**WHAT YOU SHOULD DO:**
Write out, from the entries below, exactly the lines that run between the lines holding "American Gigolo" and "Speaking on behalf", inclusive, and stop there.
Top of DATA EXTRACT
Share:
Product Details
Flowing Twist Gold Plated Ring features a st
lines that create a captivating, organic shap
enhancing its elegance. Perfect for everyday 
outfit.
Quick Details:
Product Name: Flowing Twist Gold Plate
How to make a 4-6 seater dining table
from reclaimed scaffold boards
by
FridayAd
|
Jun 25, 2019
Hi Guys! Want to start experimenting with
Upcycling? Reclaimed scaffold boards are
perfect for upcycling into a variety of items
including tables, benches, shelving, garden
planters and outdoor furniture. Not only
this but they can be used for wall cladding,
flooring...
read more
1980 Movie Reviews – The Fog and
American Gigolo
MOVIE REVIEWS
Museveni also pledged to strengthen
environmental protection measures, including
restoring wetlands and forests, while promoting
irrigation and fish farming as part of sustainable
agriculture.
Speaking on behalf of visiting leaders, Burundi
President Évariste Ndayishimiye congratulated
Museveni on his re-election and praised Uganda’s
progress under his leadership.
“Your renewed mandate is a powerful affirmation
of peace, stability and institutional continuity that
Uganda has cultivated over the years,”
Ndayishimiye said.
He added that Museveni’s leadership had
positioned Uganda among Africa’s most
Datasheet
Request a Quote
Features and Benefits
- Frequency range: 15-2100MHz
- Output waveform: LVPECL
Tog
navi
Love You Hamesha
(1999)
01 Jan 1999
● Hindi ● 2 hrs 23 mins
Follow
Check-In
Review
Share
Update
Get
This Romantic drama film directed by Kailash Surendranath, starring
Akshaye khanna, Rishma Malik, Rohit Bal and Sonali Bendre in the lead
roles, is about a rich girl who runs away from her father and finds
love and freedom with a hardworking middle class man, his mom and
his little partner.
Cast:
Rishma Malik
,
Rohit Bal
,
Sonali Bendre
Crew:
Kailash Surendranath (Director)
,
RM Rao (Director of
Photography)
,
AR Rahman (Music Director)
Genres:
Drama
Bottom of DATA EXTRACT
**EXERCISE OUTPUT:**
American Gigolo
MOVIE REVIEWS
Museveni also pledged to strengthen
environmental protection measures, including
restoring wetlands and forests, while promoting
irrigation and fish farming as part of sustainable
agriculture.
Speaking on behalf of visiting leaders, Burundi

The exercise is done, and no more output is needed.